Comparison on FAUST Dataset. Figure 8 shows the CMC and PR plots for all the descriptors on the FAUST dataset. The numerical statistics about the curves are presented in Table 2. For a fair and unbiased comparison, we randomly select 200 pairs of shapes from the dataset. And for each pair of shapes, we generate 1000 feature points on them by using 3D-Harris detector [40]. Then the plots are drawn by averaging the calculation results of 200 pairs of shapes. From the curves, we observe that MoNet performs best. However, in fact MoNet does not learn a real descriptor, and it casts shape correspondence as a labelling problem. Thus, it cannot be directly generalized to other datasets once it is trained on FAUST, because the labelling spaces can be quite different. Our learned descriptor performs better than all of the extrinsic and intrinsic hand-crafted features. Although our CMC curve converges a little slower than LSCNN, we have higher rank k CMC-percentage, i.e., more corresponding keypoints can be correctly matched in the top k ranks (see Table 2 for details). In addition, we show that our approach has better generalization capability than others in later experiments.

Next, as an application, we test the performance of different local descriptors for non-rigid shape matching, which is performed by computing the landmark correspondences. From the comparison in Fig. 7, we see that our learned local descriptor produces outstanding matching result.

Comparison on Other Datasets. In order to test our generalization ability, we perform a series of experiments on several other datasets. Here we only show the experimental results on the SPRING and FACE datasets. More exhaustive analysis and comparisons are provided in the supplemental materials. For all comparisons, the learned methods (OSD, LSCNN, FMNet and ours) are trained on FAUST dataset, then applied to other datasets. The evaluation curves are depicted in Fig. 9, and the numeric statistics are shown in Table 2. Note that for the 3D FACE dataset, we manually annotate 15 keypoints by considering the 2D facial point annotations [52] (see Fig. 1).

As it can be observed, hand-crafted features behave differently on different datasets, so their robustness is not strong. Another interesting phenomenon is that LSCNN performs similarly with OSD on the SPRING dataset, but it is the worst on the FACE dataset. The reason is that LSCNN uses a domain-dependent spectral basis (the human body shapes in this case) for learning, thus it does not generalize well on different domains. Our approach performs even better on the SPRING than on the FAUST dataset, while a negligible drop in the CMC is observed on the FACE data. Moreover, among all the descriptors, FMNet shows good generalization, but we still achieve the best performance on both datasets. It demonstrates that our approach has the best generalization ability.

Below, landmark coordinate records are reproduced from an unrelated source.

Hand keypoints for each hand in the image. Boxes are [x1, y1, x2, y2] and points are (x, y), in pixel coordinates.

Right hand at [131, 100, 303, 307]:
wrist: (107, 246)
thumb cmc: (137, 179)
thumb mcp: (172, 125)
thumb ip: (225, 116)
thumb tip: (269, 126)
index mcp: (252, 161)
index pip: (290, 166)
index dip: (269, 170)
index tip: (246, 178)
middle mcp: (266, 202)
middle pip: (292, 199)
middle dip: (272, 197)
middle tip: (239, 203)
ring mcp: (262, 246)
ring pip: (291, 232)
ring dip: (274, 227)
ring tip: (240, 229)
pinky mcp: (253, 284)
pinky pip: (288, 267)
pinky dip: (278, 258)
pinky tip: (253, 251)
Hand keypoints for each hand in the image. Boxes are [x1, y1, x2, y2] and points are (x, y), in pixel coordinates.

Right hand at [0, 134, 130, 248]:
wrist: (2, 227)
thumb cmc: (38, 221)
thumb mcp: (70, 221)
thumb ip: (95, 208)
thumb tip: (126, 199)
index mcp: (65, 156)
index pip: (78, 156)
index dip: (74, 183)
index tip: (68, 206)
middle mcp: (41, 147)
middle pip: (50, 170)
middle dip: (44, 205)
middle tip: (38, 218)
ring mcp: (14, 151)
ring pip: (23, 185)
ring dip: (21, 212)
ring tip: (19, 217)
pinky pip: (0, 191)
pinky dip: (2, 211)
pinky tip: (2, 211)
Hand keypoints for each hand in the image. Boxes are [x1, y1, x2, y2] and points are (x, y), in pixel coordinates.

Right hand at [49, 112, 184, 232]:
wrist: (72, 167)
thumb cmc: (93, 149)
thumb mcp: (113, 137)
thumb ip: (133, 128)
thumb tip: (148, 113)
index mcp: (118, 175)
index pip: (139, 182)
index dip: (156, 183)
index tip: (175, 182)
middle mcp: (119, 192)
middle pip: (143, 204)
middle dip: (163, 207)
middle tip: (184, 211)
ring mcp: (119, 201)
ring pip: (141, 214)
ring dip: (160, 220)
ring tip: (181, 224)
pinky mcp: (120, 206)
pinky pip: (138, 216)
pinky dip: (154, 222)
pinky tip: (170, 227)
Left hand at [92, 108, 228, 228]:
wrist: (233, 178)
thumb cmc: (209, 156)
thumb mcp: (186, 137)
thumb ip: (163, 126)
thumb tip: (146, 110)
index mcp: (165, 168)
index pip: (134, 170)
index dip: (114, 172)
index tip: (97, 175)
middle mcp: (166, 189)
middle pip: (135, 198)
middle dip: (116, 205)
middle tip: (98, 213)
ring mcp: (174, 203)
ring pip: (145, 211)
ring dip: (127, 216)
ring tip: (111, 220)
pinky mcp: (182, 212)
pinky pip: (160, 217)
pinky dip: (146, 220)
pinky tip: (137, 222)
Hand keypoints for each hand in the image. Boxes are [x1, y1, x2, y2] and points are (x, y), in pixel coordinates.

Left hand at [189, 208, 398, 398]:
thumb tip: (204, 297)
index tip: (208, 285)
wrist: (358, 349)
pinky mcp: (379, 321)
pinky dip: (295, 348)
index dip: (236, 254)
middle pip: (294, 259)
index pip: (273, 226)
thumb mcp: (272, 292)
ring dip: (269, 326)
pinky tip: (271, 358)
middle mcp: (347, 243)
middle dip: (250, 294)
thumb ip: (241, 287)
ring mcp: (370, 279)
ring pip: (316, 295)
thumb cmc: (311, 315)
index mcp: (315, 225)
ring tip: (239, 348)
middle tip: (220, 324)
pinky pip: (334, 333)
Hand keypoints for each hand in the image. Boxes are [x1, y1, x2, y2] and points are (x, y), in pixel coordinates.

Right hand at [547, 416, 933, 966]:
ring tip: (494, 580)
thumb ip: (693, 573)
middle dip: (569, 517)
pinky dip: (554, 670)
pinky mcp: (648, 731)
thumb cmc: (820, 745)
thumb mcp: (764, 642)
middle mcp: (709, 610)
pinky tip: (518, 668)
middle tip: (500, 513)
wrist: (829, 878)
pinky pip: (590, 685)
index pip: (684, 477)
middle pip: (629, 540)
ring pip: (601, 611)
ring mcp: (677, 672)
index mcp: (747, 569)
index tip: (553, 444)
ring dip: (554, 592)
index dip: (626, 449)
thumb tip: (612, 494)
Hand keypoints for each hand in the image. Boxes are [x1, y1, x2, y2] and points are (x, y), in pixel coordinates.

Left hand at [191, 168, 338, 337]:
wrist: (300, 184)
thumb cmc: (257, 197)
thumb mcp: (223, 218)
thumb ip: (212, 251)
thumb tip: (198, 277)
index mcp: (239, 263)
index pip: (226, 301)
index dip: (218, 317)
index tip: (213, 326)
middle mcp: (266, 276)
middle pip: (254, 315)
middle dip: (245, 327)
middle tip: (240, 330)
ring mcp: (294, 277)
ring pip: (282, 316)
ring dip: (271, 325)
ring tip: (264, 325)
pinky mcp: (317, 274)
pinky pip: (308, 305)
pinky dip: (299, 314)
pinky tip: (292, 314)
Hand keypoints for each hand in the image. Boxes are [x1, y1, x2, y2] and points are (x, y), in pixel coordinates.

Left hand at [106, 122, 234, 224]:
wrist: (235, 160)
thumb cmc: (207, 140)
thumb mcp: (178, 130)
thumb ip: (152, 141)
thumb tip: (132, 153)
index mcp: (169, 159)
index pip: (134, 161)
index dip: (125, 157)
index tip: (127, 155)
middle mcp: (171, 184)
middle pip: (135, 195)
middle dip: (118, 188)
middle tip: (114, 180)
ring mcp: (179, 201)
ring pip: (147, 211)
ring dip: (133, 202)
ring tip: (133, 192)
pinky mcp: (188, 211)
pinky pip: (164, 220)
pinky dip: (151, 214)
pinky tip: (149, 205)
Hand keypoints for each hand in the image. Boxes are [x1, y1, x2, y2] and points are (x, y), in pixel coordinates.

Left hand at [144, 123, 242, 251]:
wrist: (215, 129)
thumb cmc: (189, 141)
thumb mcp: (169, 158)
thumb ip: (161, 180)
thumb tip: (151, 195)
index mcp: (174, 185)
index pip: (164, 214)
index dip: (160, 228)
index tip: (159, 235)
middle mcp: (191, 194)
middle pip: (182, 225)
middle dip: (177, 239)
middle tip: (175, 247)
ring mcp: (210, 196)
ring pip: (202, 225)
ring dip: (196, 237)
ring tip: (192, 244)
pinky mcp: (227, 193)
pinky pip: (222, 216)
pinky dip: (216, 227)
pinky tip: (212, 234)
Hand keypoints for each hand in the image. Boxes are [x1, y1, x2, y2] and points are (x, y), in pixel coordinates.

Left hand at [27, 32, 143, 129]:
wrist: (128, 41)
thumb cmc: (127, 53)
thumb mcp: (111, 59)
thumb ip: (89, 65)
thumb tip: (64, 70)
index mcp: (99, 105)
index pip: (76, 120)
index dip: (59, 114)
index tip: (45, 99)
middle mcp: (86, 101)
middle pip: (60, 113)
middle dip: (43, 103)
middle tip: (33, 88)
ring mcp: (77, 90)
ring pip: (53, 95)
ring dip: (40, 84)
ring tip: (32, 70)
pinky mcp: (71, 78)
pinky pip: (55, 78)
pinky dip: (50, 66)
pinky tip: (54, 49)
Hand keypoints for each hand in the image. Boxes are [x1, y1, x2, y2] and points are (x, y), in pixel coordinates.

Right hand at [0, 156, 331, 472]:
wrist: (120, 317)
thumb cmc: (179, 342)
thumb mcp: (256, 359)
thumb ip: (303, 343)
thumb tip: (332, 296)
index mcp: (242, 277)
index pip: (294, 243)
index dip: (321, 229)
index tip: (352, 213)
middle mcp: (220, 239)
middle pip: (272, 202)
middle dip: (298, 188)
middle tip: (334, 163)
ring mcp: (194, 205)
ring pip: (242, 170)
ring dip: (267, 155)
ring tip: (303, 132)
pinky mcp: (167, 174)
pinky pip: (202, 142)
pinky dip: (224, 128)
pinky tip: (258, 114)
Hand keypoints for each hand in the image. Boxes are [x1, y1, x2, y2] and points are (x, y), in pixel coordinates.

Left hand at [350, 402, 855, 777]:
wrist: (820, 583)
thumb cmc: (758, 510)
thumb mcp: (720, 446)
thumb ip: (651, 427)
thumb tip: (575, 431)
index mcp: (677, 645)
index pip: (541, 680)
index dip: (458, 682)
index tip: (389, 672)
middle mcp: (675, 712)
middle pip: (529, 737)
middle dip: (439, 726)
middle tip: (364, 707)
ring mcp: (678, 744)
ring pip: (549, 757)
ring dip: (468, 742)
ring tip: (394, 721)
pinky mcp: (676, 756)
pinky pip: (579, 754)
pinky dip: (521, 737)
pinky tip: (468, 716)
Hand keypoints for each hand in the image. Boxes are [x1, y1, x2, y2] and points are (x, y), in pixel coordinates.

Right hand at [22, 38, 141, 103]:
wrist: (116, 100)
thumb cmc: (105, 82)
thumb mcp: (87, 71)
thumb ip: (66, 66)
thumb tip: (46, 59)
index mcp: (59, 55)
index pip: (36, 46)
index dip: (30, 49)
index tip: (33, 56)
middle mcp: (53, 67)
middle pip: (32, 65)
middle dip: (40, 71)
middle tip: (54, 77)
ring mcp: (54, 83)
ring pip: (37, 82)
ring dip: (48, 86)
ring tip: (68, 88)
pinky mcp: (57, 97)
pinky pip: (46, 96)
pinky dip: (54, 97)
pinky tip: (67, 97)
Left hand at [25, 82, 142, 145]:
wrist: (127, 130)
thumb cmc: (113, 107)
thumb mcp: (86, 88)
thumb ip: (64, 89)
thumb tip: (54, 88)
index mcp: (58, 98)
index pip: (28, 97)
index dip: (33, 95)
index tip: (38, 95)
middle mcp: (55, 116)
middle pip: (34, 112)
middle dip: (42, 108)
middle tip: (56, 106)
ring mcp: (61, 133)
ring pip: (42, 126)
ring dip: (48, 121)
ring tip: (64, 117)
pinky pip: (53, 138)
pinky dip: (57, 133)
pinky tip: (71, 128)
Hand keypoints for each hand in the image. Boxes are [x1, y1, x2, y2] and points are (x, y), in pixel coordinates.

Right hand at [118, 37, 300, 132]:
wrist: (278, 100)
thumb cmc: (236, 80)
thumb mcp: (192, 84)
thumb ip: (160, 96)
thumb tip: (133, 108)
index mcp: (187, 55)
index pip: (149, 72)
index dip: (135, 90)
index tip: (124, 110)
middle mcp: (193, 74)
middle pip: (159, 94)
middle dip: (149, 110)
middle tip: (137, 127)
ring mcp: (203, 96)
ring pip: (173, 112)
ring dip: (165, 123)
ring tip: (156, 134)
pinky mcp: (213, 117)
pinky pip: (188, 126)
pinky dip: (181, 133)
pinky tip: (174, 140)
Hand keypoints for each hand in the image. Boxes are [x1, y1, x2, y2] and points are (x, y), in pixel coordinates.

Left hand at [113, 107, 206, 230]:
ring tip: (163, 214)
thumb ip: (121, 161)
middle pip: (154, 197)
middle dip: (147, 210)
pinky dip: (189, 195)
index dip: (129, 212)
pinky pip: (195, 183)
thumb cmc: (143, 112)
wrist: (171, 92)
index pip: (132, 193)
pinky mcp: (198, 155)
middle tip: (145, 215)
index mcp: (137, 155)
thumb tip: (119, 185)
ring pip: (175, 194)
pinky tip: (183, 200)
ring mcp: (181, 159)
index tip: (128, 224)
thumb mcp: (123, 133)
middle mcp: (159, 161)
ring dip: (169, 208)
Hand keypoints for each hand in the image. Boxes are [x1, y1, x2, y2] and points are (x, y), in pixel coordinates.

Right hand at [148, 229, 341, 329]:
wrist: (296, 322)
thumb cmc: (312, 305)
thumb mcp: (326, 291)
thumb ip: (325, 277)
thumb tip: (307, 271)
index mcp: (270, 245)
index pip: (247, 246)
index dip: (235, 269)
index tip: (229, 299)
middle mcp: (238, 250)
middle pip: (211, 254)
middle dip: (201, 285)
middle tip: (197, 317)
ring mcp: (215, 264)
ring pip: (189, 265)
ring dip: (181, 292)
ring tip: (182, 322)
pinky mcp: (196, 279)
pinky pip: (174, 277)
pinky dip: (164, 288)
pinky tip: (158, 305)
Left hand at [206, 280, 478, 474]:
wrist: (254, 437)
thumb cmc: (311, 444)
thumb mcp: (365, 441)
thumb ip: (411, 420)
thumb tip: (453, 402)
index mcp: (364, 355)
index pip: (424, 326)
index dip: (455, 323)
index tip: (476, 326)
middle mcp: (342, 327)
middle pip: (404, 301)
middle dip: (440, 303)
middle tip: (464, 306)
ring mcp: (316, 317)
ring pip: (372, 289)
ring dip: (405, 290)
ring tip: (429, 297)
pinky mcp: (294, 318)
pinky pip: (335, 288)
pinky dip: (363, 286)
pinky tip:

6 Conclusion and Future Work

In this paper, we have proposed a new 3D keypoint descriptor based on end-to-end deep learning techniques. A triplet network is designed and efficiently trained, where we introduce a new triplet-based loss function to characterize the relative ordering of the corresponding and non-corresponding keypoint pairs. The significant advantage of our framework is that we can learn the descriptors using local geometry images, that encodes more surface information than rendered views or 3D voxels. Although many local descriptors exist, we have demonstrated better discriminability, robustness and generalization capability of our approach through a variety of experiments.

Though we only use low-level geometric information in this paper, any other extrinsic or intrinsic surface properties can also be encoded into the geometry images. In future work, we would like to extend our flexible approach to other data-driven 3D vision applications, e.g., shape segmentation, 3D saliency detection, etc.